Additionally, the modulation of bacterial cell surface receptors by phage could also impact the adsorption efficiency of phage, which leads to varying phage infectivity outcome. Given the ubiquitous nature of plasmids, it is postulated that plasmids may have the potential to alter the physiological properties of bacteria with regards to the outer membrane structure, which could affect phage infectivity but also selects for phage that utilize plasmid-affected bacterial cell surface as receptors. It is also worthwhile to note that our study only isolated one phage type per bacteria strain tested, with limited plasmid types introduced. To strengthen the impact of the findings, further studies involving isolating multiple phages per bacteria strain with different plasmid types are required to determine the effect of plasmid presence towards phage isolation and infectivity.

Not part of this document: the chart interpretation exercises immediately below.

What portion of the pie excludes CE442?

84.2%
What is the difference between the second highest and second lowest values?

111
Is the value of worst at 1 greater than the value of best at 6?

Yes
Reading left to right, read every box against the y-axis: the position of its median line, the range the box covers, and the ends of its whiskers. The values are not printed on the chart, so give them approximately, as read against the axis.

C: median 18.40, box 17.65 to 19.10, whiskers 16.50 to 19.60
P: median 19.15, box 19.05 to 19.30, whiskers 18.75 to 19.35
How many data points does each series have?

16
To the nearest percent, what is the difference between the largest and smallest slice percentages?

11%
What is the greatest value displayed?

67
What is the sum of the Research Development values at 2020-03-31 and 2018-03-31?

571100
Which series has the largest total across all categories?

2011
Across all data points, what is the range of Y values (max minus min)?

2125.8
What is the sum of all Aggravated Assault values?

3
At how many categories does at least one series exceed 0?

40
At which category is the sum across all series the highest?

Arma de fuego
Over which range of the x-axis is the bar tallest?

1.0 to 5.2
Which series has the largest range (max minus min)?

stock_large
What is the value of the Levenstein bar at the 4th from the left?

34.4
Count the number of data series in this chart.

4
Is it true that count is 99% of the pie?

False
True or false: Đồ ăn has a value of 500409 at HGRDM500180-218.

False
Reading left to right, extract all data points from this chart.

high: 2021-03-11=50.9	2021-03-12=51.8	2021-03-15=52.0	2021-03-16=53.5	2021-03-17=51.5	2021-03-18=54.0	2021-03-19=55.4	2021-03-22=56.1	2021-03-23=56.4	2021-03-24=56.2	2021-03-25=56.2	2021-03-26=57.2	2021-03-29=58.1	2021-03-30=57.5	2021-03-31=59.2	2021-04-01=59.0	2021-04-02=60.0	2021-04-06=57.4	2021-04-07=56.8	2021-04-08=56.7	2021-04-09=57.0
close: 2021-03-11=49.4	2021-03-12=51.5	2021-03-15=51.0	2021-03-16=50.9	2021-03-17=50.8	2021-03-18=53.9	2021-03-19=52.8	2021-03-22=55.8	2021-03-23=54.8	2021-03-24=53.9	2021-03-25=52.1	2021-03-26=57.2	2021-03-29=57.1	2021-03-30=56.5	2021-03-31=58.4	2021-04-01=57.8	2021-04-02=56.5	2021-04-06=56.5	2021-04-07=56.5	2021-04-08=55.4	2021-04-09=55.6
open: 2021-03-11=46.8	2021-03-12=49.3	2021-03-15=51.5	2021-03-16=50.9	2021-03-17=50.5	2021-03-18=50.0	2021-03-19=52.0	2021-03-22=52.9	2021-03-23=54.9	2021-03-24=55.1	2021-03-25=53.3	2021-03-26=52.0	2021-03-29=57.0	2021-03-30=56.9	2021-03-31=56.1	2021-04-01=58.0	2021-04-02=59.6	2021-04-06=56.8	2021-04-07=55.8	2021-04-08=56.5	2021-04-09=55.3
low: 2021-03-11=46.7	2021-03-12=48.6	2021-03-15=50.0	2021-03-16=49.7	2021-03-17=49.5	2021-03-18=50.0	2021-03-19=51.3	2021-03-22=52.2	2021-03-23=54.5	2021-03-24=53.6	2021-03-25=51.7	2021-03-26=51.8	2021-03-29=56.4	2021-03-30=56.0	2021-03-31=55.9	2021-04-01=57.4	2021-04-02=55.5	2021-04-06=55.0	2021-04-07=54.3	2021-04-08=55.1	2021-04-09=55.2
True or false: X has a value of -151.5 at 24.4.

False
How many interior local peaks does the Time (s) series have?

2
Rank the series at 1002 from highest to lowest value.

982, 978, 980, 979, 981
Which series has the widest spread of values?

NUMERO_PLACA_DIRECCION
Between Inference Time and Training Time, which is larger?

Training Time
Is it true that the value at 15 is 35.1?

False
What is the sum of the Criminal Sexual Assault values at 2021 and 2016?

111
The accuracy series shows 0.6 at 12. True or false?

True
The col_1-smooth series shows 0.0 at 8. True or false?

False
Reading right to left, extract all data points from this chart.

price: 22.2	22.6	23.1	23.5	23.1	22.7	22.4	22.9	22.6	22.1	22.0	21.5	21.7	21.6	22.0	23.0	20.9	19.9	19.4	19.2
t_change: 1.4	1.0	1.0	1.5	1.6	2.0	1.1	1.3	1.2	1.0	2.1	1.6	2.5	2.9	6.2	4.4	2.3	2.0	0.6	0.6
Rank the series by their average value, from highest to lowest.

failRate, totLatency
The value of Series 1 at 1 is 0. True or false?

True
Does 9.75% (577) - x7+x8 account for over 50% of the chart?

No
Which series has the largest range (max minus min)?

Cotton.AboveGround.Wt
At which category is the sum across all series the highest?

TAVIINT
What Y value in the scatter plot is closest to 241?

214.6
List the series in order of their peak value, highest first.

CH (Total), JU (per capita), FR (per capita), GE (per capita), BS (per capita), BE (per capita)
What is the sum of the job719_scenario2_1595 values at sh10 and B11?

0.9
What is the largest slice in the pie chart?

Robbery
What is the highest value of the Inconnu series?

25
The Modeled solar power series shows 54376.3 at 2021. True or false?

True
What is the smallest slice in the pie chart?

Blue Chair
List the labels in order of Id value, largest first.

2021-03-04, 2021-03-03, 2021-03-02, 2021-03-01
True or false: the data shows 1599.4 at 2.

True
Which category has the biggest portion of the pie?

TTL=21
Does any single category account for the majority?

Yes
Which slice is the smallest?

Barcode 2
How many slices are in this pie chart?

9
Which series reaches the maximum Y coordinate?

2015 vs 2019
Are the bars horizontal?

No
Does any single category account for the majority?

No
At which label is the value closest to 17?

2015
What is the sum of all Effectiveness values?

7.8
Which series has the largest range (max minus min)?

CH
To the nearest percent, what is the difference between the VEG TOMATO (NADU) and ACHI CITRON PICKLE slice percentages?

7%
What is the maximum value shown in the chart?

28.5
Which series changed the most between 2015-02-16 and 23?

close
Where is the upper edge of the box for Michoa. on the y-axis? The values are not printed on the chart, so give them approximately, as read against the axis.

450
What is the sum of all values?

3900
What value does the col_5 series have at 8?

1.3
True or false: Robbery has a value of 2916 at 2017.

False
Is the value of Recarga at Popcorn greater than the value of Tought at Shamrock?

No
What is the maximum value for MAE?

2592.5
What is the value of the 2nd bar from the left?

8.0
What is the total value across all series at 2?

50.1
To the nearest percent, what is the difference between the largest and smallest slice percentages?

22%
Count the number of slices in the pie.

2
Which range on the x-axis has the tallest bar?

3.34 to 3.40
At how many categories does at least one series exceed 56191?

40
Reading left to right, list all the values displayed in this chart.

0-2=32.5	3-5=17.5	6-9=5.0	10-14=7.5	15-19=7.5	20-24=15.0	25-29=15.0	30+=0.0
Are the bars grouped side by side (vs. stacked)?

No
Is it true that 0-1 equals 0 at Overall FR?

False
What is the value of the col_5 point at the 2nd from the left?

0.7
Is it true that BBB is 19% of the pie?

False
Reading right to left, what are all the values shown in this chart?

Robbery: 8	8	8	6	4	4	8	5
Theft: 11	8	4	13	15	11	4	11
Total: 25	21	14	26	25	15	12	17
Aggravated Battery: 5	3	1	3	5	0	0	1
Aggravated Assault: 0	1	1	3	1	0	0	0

Although previous studies have demonstrated the role of plasmids to mediate phage resistance, the influence of plasmids towards other aspects of phage dynamics, such as isolation and subsequent infectivity, remains unknown. In this study, phages with different physiological and genomic traits were isolated using two different groups of bacteria containing different plasmids. Interestingly, these phages were also found to have varying infection efficiency against the same bacteria harbouring different plasmids. The effects of plasmids towards alteration of bacterial membrane proteins and the subsequent cell surface receptor identification for isolated phages also revealed the potential correlation of plasmids and the phage isolation process. Further in-depth studies are still needed to fully understand the influence of plasmids towards overall expression of bacteria membrane proteins, as well as their effects on phage isolation and replication.